This morning I'm traveling home from New Orleans, where I've been reporting my second story for Lincoln Electric's new bimonthly magazine ARC.
This magazine gets the company's message across with house ads, but editorially, it's simply out to tell stories that will appeal in subject and theme to the company's customers: welders, and the people who buy welding machines. Well that's a fun fucking crowd to write for! Capable! Adventurous! Grounded!
Another thing going for me—and I'm such a ridiculously overconfident writer that I often forget this—is that the ARC people, editor John Bruening and publisher Craig Coffey, have some good story ideas.

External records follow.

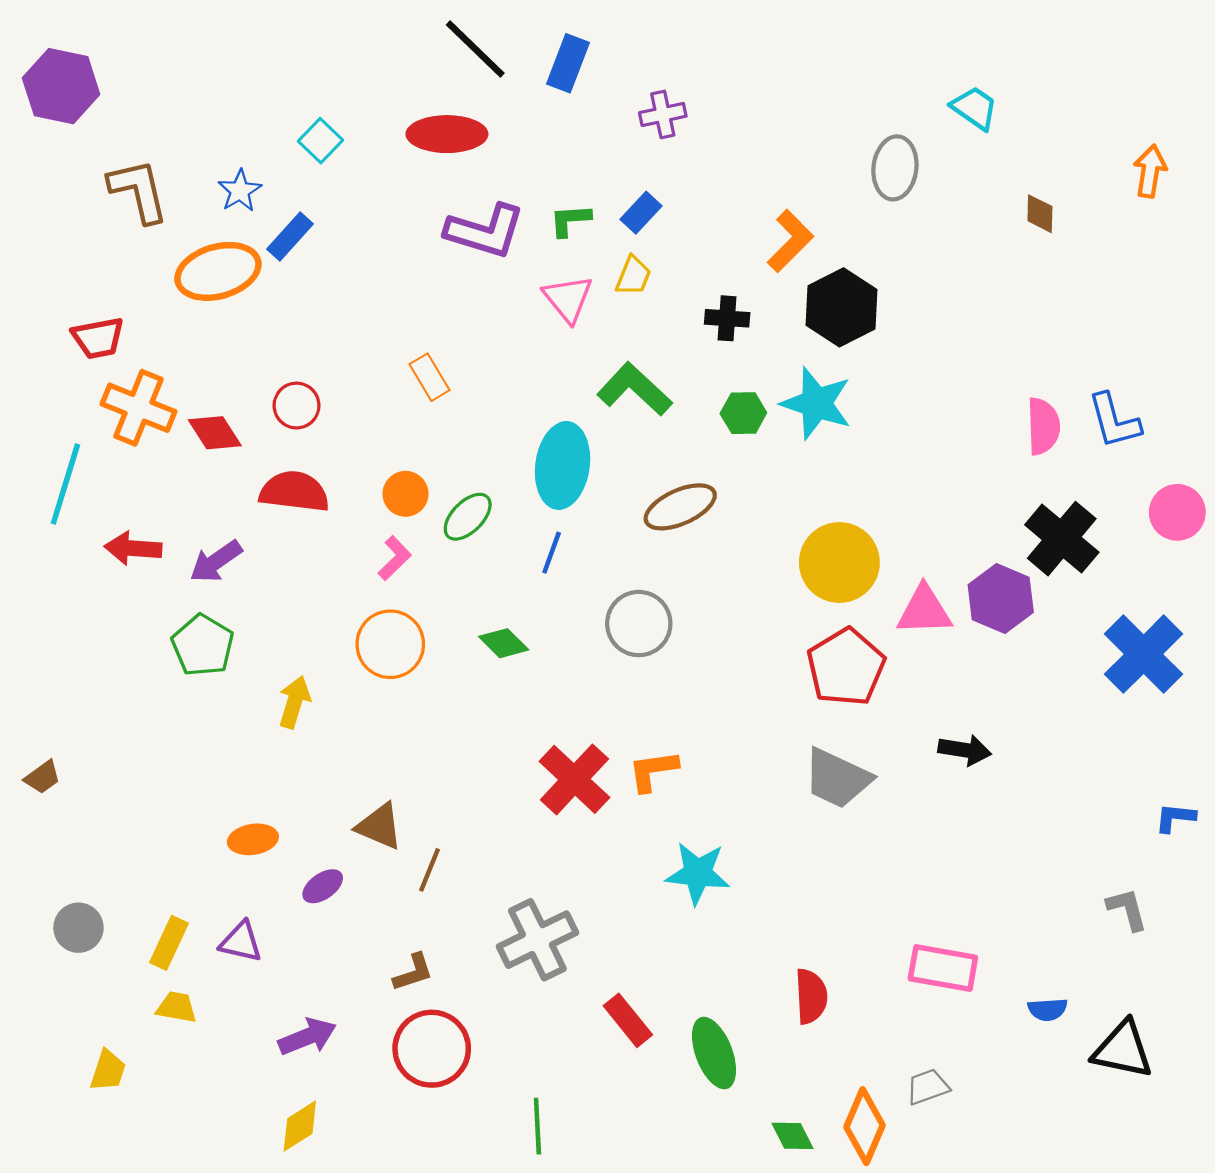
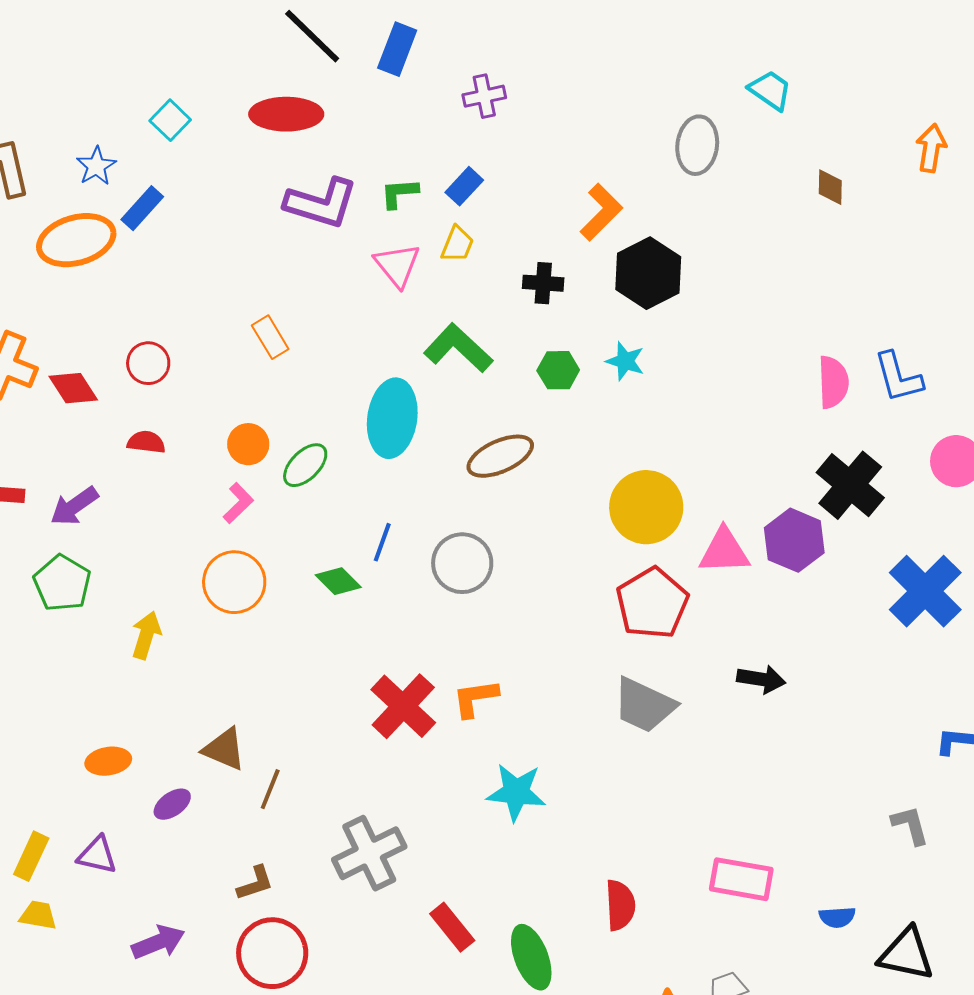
cyan star: (816, 403) -> (625, 361), size x0.6
red semicircle: (294, 492) -> (146, 442), size x0.6
blue line: (552, 553) -> (382, 542), moved

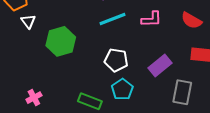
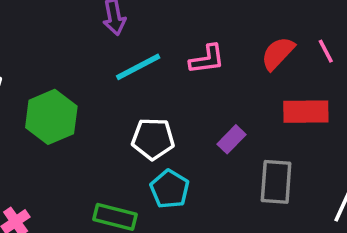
red semicircle: (191, 20) -> (278, 53), turned 110
purple rectangle: (160, 66) -> (232, 139), size x0.7

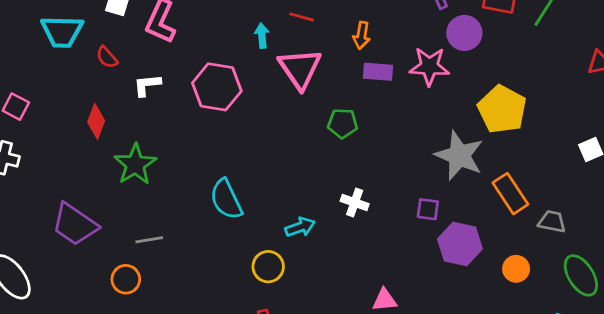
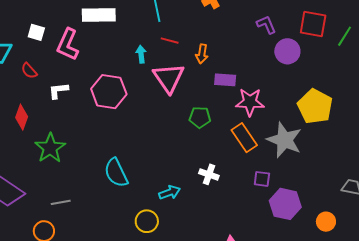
orange arrow: (362, 35) -> (202, 54), moved
pink star: (429, 66) -> (250, 102), moved
orange rectangle: (510, 194) -> (244, 138), moved

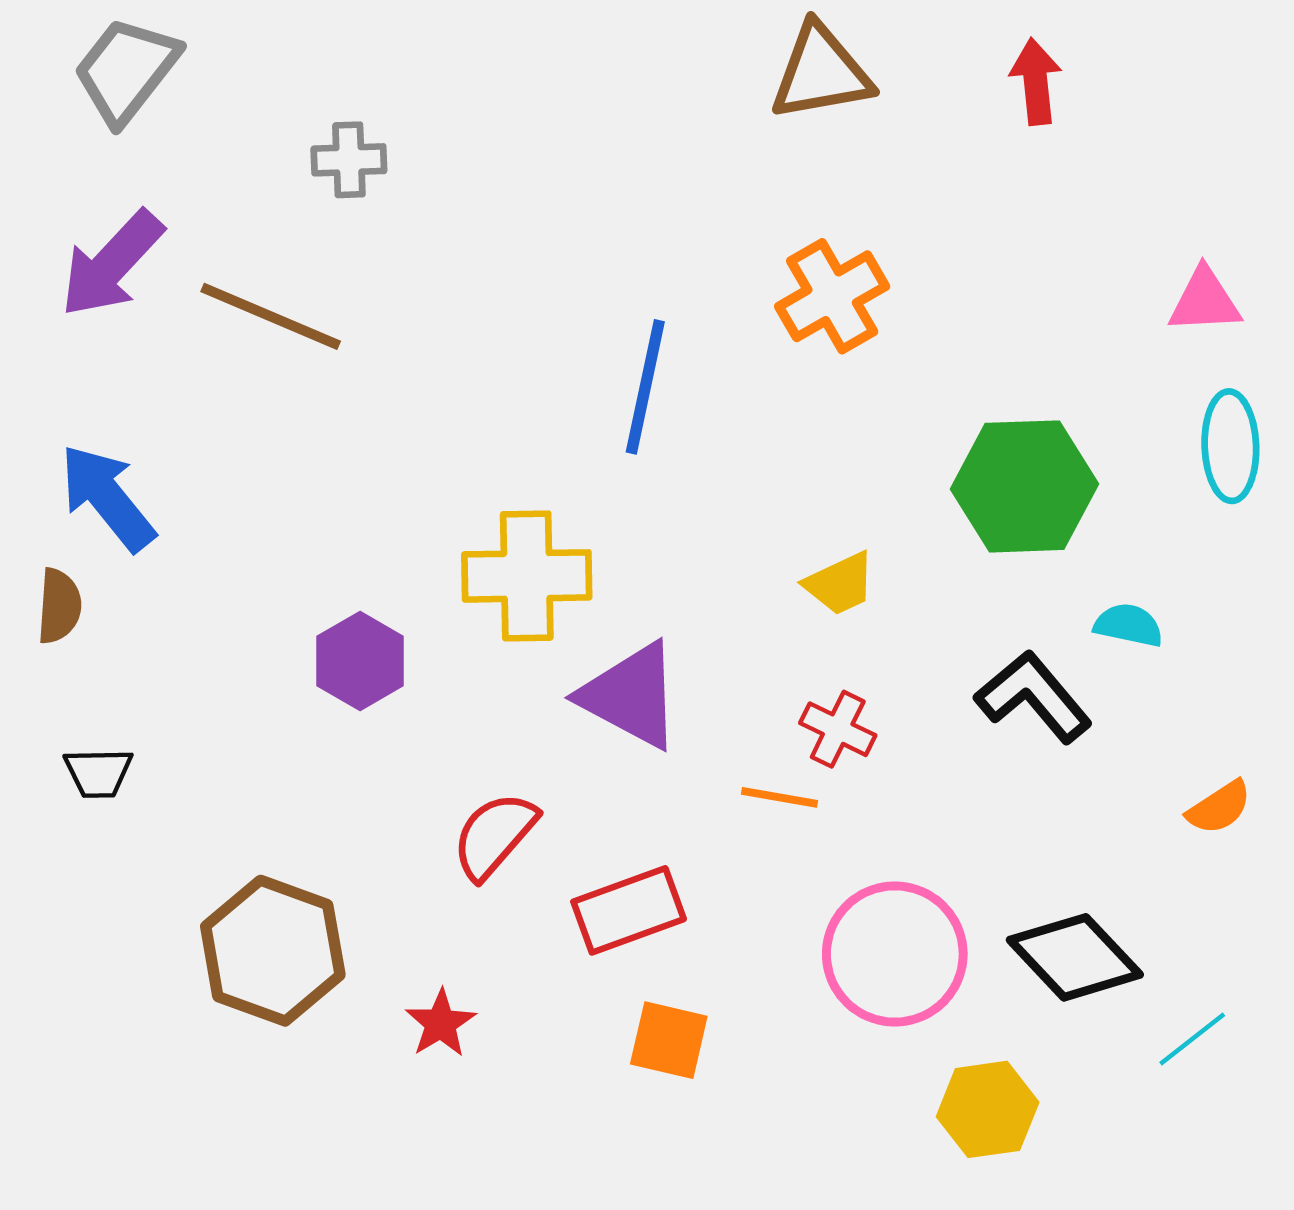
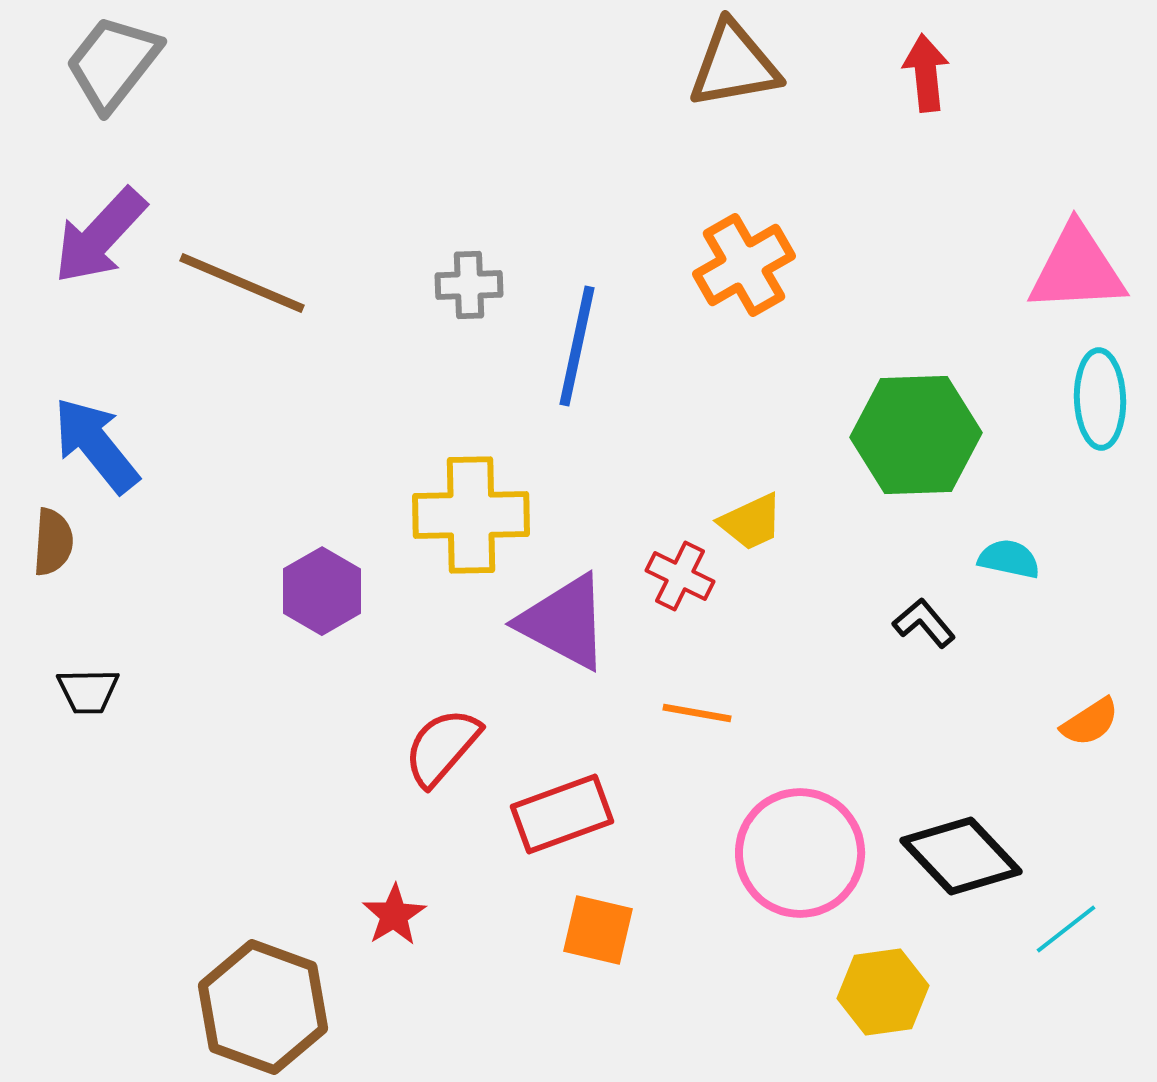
gray cross: (349, 160) -> (469, 285), moved
pink triangle: (1205, 301) -> (1077, 269), size x1.5
black L-shape: (1033, 697) -> (924, 623), size x0.6
red cross: (838, 729) -> (680, 576), moved
brown hexagon: (273, 951) -> (263, 1007), moved

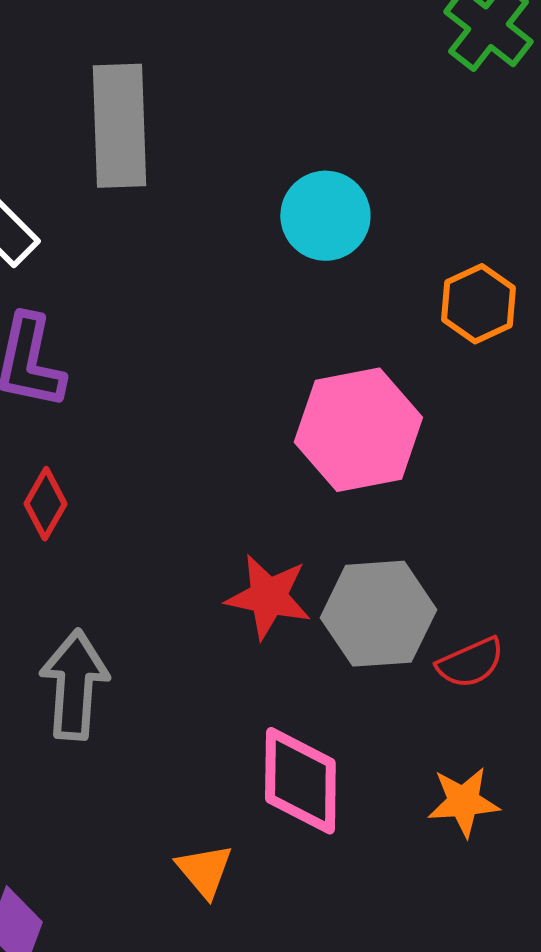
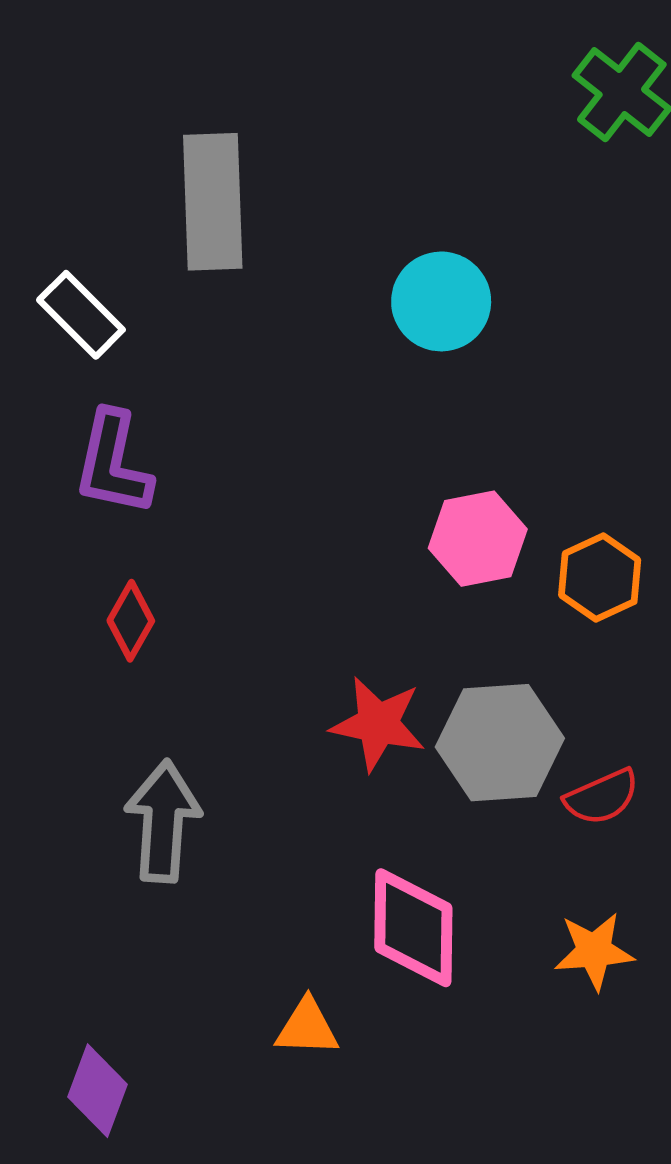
orange hexagon: (478, 304) -> (600, 577), moved
pink hexagon: (358, 430) -> (478, 539), size x0.7
orange triangle: (204, 871) -> (307, 1027), turned -48

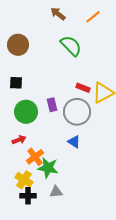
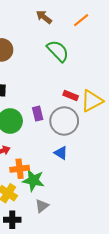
orange cross: (35, 157) -> (20, 169), turned 30
gray triangle: (56, 192) -> (42, 206), turned -32
black cross: (28, 196) -> (12, 220), moved

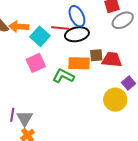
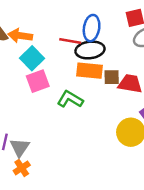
blue ellipse: (77, 16) -> (92, 28), turned 30
cyan square: (40, 36) -> (32, 58), moved
orange rectangle: (79, 63) -> (90, 71), moved

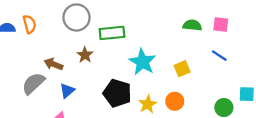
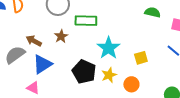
green semicircle: (192, 25) -> (153, 12), moved
blue triangle: (67, 91) -> (42, 64), size x1.5
yellow star: (148, 104) -> (109, 75), moved

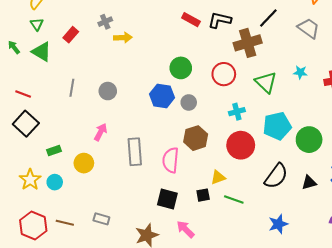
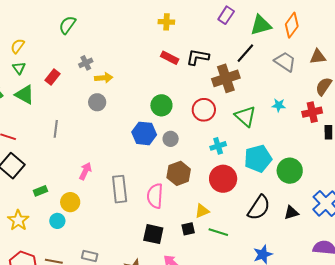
gray circle: (108, 91) -> (97, 102), moved
cyan circle: (55, 182) -> (57, 221), moved

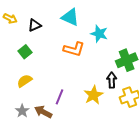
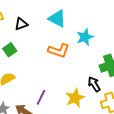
cyan star: (99, 34) -> (85, 37), turned 30
black arrow: (112, 80) -> (94, 84), turned -35

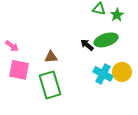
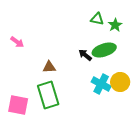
pink arrow: (12, 46) -> (17, 42), moved
pink square: (19, 70) -> (18, 105), moved

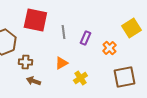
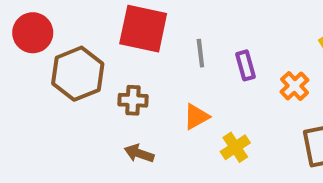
purple rectangle: (85, 38) -> (245, 65), turned -40
brown cross: (25, 62) -> (133, 100), moved

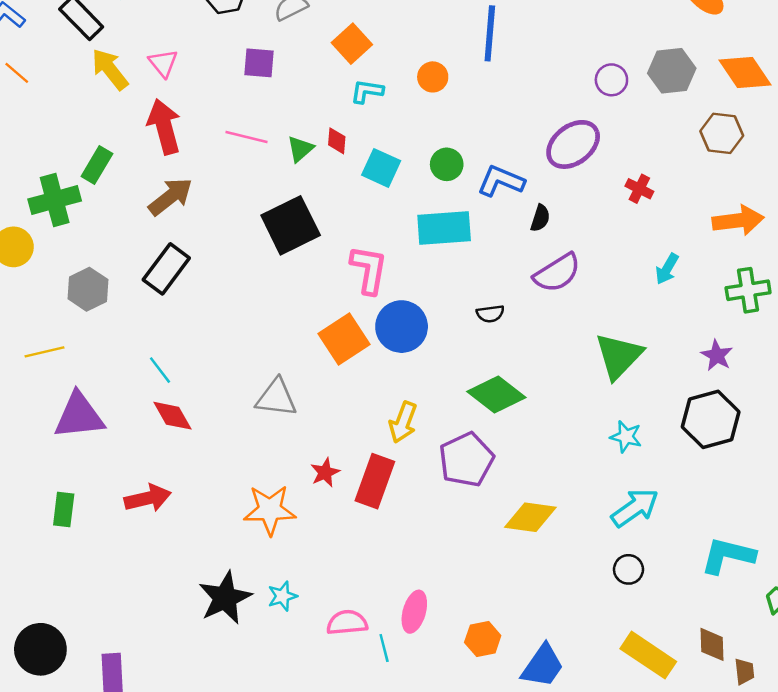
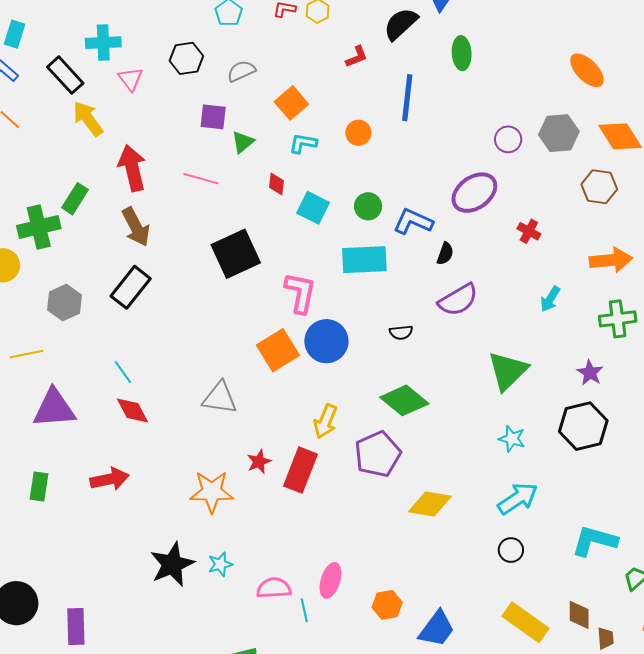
pink triangle: (163, 63) -> (131, 79), moved
green triangle: (300, 149) -> (243, 142), moved
brown arrow: (171, 197) -> (136, 227), turned 99

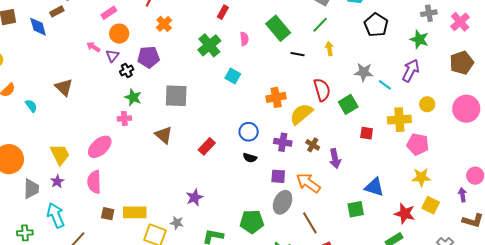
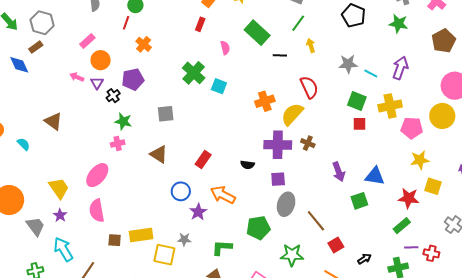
green cross: (209, 45) -> (194, 73), moved
purple arrow: (411, 70) -> (400, 68), moved
gray square: (176, 96) -> (166, 114), size x0.7
green square: (348, 104) -> (357, 101), moved, turned -30
yellow circle: (427, 104) -> (442, 116), moved, size x1.6
blue circle: (249, 132) -> (181, 191), moved
purple cross: (283, 142) -> (278, 145), size x1.5
purple arrow: (335, 159) -> (339, 172), moved
orange arrow: (308, 183) -> (223, 195), moved
gray trapezoid: (31, 189) -> (35, 226), turned -30

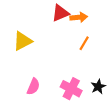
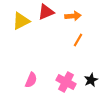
red triangle: (60, 13) -> (46, 12), moved
yellow triangle: (23, 41) -> (21, 21), moved

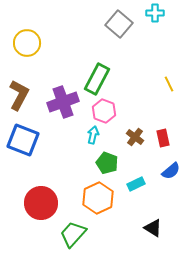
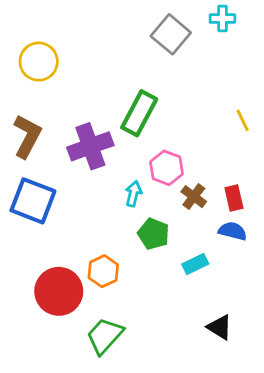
pink hexagon: (104, 111) -> (166, 168), moved
blue semicircle: (171, 171) -> (233, 231), moved, turned -126
orange hexagon: (98, 198) -> (103, 271), moved, size x0.7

I always think my writing will carry the day. "The paint shone wet under the September sun. In the end, of course, it would dry. But how long would it take? And would it ultimately look good with the taupe trim?"
When I actually get a good story, I'm shocked by how much more fun the reporting is, and how much better is the story I wind up writing. For the first issue of ARC, I was handed one of the best stories I've ever been assigned: to profile a young millionaire who gave up everything to start a roving debris-clearing company that cleans up towns in the very first hours, days and weeks after natural disasters have hit—at no charge to the community, and with no government funds.
Here's the lead:
Tad Agoglia is not a superhero. He doesn’t use fantastic physics and magical powers to hush hurricanes and ward off tornadoes. That would be ridiculous.
Instead, he materializes immediately after disaster has struck to begin rectifying the situation with state-of-the-art machinery and near-mystical skill and stamina. That is also ridiculous.
But it’s real. And the questions you find yourself asking Agoglia are the same ones a child eventually asks of a superhero: Where did you come from? Why do you do this? How do you do this?
Read the rest of the story, and remember what I so often forget: Even good storytellers need good stories to tell.